• [WHAT THE TASK ASKS]: Scan the material below for "labels", then return each line that contains it.

• [PROVIDED MATERIAL]:
= Beginning of Section =
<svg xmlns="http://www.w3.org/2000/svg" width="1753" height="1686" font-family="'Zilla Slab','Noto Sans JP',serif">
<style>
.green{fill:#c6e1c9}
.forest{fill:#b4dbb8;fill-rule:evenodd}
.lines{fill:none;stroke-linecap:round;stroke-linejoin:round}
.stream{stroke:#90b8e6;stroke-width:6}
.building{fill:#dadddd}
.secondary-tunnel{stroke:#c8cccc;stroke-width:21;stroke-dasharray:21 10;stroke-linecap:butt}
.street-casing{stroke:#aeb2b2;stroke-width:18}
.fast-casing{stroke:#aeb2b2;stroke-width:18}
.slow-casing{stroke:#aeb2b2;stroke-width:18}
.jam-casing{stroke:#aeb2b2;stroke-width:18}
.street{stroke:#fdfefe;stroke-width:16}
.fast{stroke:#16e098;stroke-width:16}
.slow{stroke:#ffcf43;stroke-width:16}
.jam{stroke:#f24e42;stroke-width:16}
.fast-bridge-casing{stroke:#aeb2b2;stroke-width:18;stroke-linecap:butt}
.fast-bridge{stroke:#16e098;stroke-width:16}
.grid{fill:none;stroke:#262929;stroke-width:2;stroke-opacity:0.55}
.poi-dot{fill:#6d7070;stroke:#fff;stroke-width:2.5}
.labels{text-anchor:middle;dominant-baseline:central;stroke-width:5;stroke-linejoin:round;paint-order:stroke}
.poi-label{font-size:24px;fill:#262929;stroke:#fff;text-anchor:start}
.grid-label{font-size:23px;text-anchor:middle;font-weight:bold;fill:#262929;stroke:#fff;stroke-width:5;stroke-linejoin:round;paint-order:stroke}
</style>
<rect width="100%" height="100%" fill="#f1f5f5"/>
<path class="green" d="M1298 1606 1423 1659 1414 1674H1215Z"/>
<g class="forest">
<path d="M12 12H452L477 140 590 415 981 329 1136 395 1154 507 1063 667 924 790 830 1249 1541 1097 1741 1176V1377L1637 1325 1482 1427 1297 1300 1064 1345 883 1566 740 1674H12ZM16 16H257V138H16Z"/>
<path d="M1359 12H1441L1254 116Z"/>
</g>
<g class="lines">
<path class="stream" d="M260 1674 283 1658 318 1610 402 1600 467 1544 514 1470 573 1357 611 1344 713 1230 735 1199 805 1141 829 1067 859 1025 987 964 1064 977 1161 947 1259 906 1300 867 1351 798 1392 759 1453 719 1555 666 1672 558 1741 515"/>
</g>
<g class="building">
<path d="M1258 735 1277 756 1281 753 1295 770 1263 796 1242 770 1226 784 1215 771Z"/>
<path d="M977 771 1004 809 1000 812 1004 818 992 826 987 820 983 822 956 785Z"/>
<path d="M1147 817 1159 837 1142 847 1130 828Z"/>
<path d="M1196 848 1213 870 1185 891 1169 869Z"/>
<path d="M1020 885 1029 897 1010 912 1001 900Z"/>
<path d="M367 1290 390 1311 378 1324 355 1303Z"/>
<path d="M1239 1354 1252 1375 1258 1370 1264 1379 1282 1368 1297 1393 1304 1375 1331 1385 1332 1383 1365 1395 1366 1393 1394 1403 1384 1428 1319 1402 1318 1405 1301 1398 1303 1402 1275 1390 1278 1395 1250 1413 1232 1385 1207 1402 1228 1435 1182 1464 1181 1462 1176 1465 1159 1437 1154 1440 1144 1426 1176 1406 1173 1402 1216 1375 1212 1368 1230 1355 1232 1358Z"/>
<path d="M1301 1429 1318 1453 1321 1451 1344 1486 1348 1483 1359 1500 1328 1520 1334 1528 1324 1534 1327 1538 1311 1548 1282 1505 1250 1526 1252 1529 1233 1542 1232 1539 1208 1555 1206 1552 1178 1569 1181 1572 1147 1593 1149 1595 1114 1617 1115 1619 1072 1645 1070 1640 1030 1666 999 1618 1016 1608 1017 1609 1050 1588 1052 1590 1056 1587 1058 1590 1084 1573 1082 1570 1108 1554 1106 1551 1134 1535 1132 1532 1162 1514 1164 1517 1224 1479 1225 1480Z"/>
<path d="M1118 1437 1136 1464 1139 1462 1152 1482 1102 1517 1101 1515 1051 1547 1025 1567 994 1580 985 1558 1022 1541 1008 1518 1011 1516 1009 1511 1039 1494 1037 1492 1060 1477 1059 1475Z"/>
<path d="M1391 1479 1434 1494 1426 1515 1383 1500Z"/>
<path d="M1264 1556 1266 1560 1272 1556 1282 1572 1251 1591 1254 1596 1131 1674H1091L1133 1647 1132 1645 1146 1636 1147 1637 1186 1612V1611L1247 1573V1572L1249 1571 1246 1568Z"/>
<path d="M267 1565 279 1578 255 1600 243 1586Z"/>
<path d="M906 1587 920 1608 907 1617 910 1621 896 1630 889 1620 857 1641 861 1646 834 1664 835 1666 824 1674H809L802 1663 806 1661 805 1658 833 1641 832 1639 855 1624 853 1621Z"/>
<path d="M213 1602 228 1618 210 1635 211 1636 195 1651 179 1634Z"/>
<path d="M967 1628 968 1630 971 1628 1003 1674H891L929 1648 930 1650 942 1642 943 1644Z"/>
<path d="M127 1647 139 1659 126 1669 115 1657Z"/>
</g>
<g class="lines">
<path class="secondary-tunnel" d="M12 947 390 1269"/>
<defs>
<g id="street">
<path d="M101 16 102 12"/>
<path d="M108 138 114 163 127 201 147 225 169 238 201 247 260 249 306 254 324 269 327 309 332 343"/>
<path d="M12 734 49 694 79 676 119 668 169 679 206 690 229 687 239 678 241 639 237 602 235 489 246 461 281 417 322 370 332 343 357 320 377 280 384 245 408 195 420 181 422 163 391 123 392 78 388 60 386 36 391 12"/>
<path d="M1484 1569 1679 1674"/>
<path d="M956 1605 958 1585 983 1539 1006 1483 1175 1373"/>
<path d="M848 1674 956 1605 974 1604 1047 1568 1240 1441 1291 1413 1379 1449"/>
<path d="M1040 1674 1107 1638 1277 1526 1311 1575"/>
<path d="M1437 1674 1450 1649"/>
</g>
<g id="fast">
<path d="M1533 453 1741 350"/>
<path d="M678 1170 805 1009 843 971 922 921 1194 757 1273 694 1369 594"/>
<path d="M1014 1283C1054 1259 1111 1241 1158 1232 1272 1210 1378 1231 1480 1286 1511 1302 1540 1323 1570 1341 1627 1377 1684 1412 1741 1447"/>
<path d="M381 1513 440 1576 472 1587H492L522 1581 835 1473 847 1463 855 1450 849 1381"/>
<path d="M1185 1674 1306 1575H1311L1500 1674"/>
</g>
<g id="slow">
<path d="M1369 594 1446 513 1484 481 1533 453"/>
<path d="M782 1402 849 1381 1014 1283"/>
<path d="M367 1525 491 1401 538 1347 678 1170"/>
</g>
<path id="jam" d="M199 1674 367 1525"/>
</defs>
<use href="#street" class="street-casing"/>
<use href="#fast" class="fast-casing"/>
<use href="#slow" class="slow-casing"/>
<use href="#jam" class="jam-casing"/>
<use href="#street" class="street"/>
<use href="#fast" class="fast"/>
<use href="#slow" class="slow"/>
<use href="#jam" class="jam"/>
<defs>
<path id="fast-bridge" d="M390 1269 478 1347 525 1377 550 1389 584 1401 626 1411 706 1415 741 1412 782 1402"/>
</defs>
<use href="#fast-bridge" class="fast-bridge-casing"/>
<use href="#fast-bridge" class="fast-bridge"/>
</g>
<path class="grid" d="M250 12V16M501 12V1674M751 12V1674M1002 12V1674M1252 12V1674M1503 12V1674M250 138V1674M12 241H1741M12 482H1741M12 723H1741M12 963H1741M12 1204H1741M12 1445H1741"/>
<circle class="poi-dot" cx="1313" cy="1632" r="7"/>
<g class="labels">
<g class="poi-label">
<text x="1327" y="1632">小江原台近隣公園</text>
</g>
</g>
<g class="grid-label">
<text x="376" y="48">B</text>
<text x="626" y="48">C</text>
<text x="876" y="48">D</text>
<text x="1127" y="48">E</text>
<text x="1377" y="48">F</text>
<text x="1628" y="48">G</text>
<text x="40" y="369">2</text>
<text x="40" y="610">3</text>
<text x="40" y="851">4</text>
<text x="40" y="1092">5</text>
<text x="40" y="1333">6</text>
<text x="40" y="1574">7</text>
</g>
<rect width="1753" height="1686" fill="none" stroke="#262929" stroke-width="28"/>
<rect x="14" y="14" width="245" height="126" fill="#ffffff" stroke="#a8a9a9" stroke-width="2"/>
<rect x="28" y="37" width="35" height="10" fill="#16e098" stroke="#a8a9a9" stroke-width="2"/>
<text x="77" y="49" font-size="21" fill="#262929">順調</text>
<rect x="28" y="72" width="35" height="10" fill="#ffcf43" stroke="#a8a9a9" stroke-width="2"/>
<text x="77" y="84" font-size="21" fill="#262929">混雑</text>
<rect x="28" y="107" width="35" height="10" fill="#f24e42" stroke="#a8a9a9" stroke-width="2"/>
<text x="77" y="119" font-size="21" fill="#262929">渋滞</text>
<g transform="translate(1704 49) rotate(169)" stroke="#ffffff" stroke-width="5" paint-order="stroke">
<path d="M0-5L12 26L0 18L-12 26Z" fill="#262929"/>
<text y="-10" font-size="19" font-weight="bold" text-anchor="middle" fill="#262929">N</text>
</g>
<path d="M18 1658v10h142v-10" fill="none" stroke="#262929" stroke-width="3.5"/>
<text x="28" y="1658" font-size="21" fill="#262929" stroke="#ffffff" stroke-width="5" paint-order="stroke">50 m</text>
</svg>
= End of Section =
• [SOLVED EXERCISE]:
.labels{text-anchor:middle;dominant-baseline:central;stroke-width:5;stroke-linejoin:round;paint-order:stroke}
<g class="labels">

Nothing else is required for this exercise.